# Required work:
Comb the records below for the string "left" and copy each line where it turns up.

# Records shown:

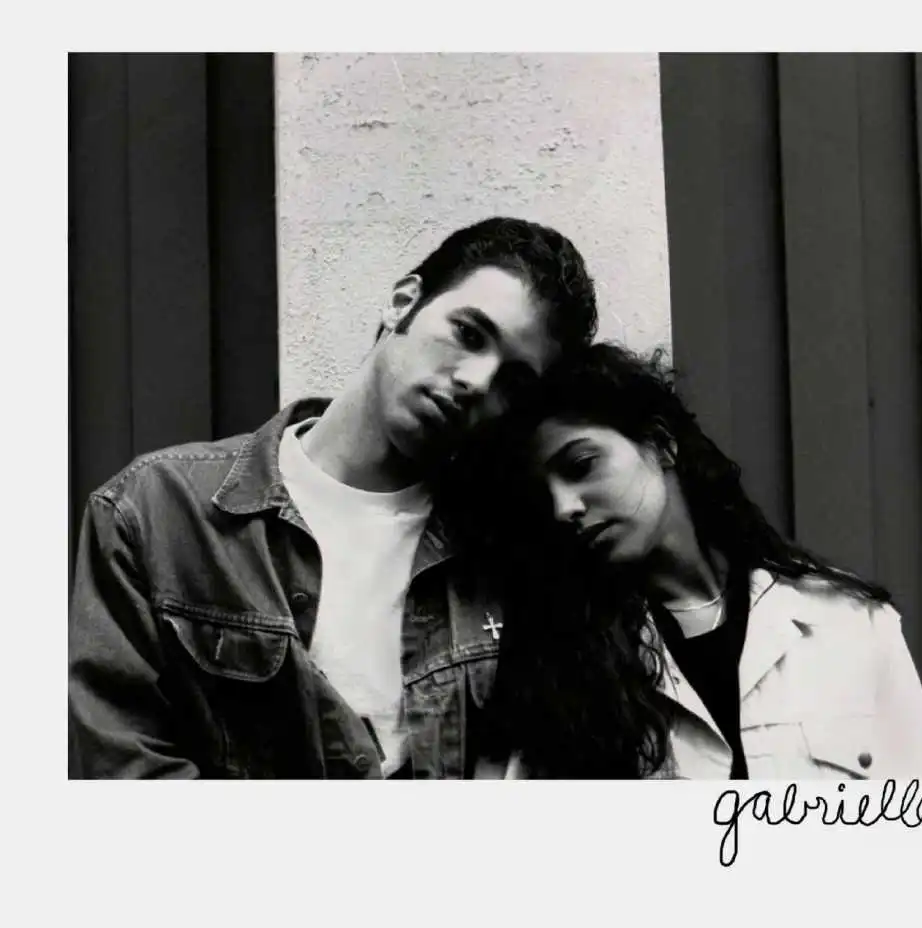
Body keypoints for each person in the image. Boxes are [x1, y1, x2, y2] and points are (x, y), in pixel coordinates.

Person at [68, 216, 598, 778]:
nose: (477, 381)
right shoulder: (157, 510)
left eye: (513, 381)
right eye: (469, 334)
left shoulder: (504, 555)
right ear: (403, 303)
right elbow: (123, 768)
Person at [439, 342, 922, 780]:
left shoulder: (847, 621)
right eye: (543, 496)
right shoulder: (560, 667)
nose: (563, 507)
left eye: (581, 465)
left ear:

# Result of this task:
left eye: (513, 381)
left shoulder: (504, 555)
left shoulder: (847, 621)
left eye: (581, 465)
left ear:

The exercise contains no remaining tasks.